Prof Stabell-Benn has some good YouTube videos (like this one) about live versus dead vaccines.

She says that the World Health Organisation (WHO) have been aware of the non-specific off-target effects of vaccines for 20 years, but have shown little interest in pursuing this research. Neither have the pharmaceutical companies shown much interest in investigating non-specific effects.

Interestingly, her preliminary research suggests that these new mRNA vaccines unfortunately behave more like dead vaccine than live ones.

 

[cporro]

Interestingly, her preliminary research suggests that these new mRNA vaccines unfortunately behave more like dead vaccine than live ones.

i think you are a lot more optimistic about what vaccines can do than i am. i see the failures of respiratory virus vaccines. RSV. colds. failures of the AIDs vaccine. failure of covid vax. in general there is a lot of medicine that just doens't work. 😂

i also think we should consider what causes disease.
malnutrition. you don't hear much about beri beri or scurvy or rickets or goiter anymore. why? malnutrition is less common. and those are just diseases of malnutrition. imagine the immune systems of these people. then there is clean public water. decent waste disposal. antibiotics. refrigeration. this is the unsexy story of how vaccines did not save the day. they were a secondary player in 20th century health. this is evident if you look at the infectious disease decline before vaccines were being used. the CDC used to have these charts avaible 10 years ago. along with the accurate polio info you gave. and the number a breakthrough covid infections at the beginning of the pandemic. all gone now.

virus taking up residence in my body permanently. hmmm.... i mean there are probably millions or billions doing that and have been in humans forever. add to that parasites, bacteria, and a whole micro jungle. most are beneficial or not that harmful.

i feel like it's the terain mostly. not the pathogen.

and then you have these populations of unvaccinated that are doing just fine. i understand the official line is that we the vaccinated are protecting them with herd immunity. however, i've read of vaccinated (>95%) communities (measles) having outbreaks. but i see no outbreaks in the Amish.

still i do think vaccines might be handy in certain instances. i evaluate them one at a time.

for people with CFS we sure do respond a lot. i'll prolly crash tomorrow.

 

[Hip]

virus taking up residence in my body permanently. hmmm.... i mean there are probably millions or billions doing that and have been in humans forever. add to that parasites, bacteria, and a whole micro jungle. most are beneficial or not that harmful.

Most of the general public are not aware that for almost every chronic disease you can mention, when you test the diseased organs, you find an infection living in there, slowly smouldering away.

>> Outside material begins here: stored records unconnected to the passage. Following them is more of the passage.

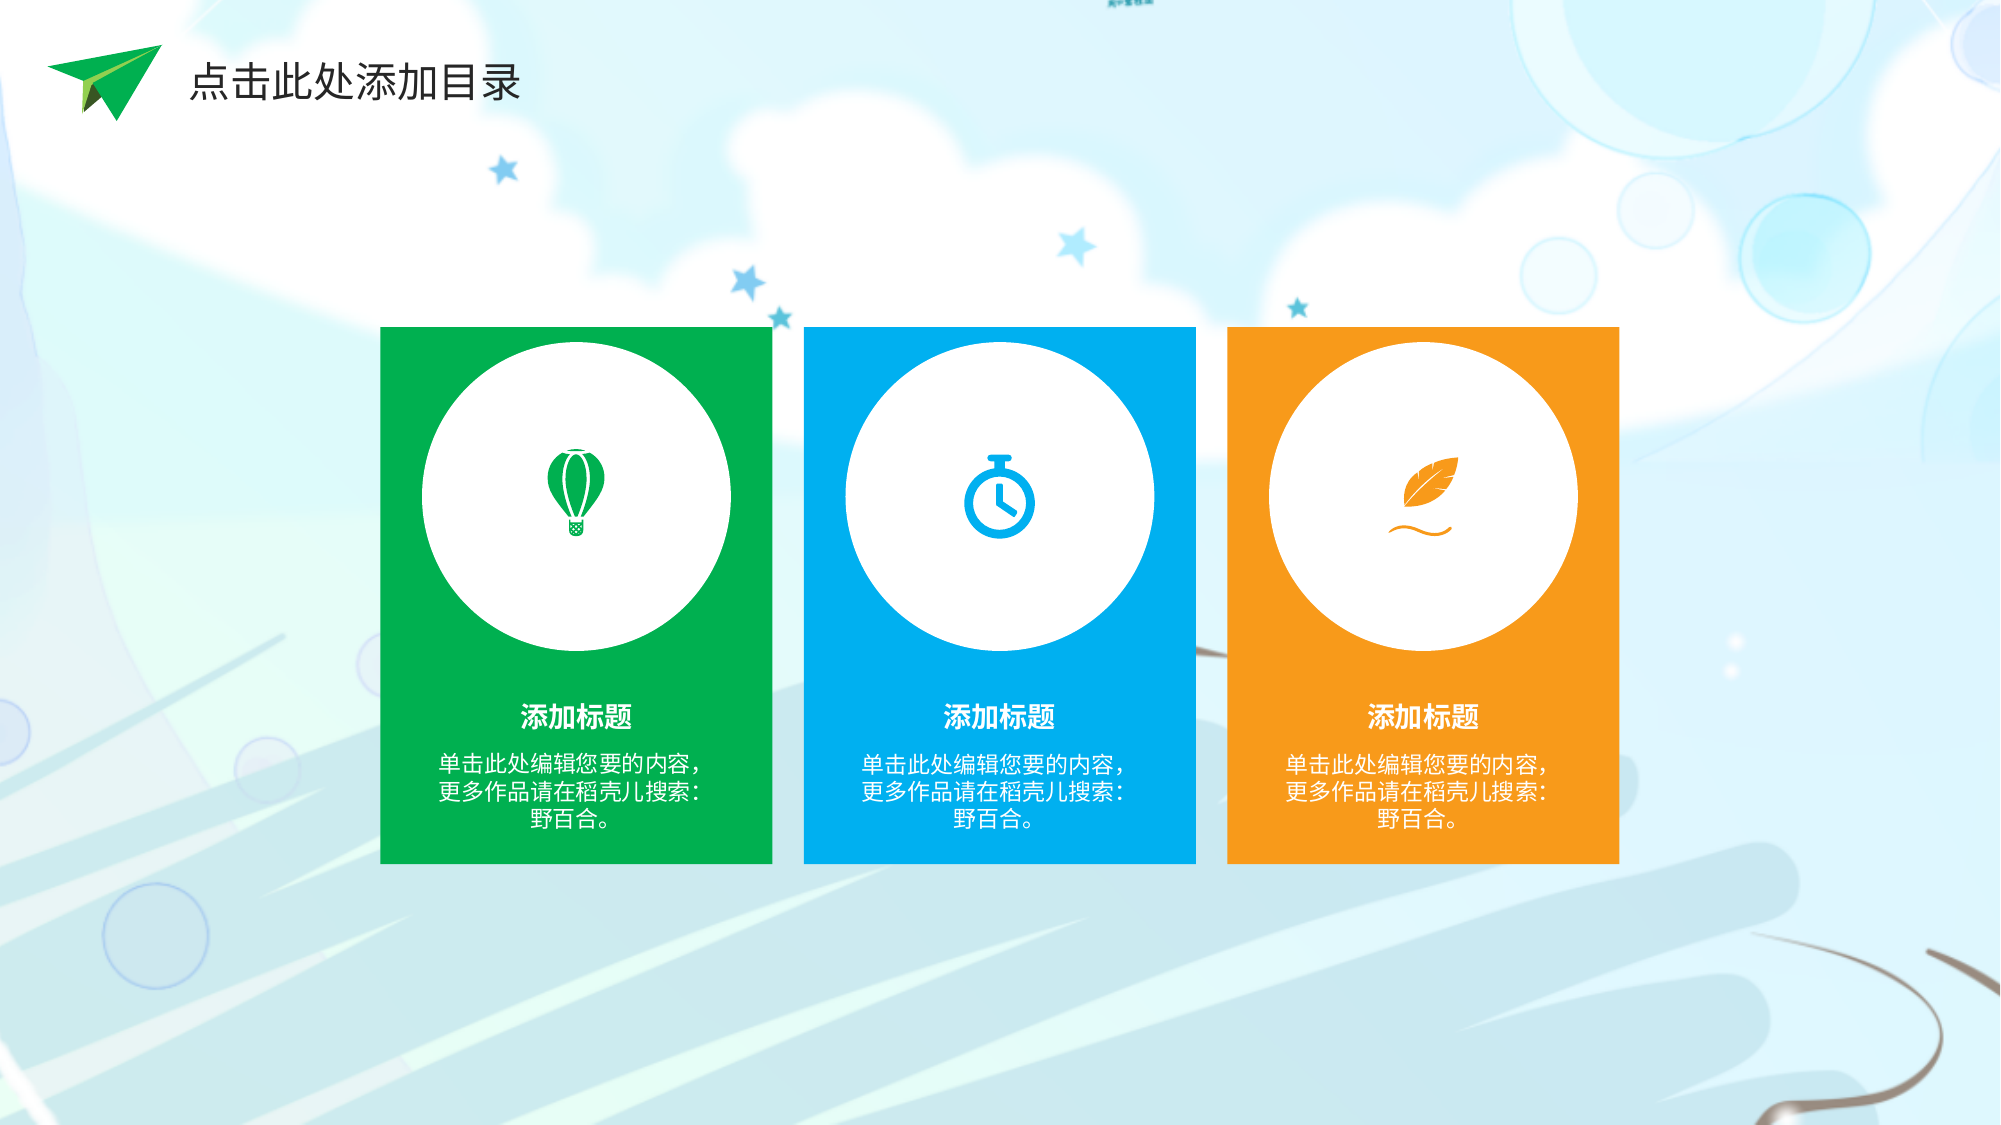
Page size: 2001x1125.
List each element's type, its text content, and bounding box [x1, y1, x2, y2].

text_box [964, 454, 1035, 539]
text_box 点击此处添加目录 [173, 48, 576, 113]
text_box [380, 327, 773, 865]
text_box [803, 327, 1196, 865]
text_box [1387, 457, 1459, 536]
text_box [1227, 327, 1620, 865]
picture [0, 0, 2001, 1125]
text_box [47, 44, 163, 121]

For example, in type 1 diabetes, the insulin producing cells of the pancreas are infected with coxsackievirus B4, and this virus damages and kills the cells.

One theory is that whole swathes of disease are causes by the pathogens living in our tissues, and damaging or killing our cells. This is not proven, but it is a theory.

At present, it is not known what causes the vast majority of the diseases that afflict humanity. So I find this pathogen hypothesis of disease interesting, as it could be the explanation we have been looking for. Moreover, it would mean that in future, if we develop better antivirals, etc, we may be able to cure chronic disease at its root cause.


Even plants catch viruses, bacterial and fungal infections, and become diseased. Disease causes by pathogens is widespread in nature.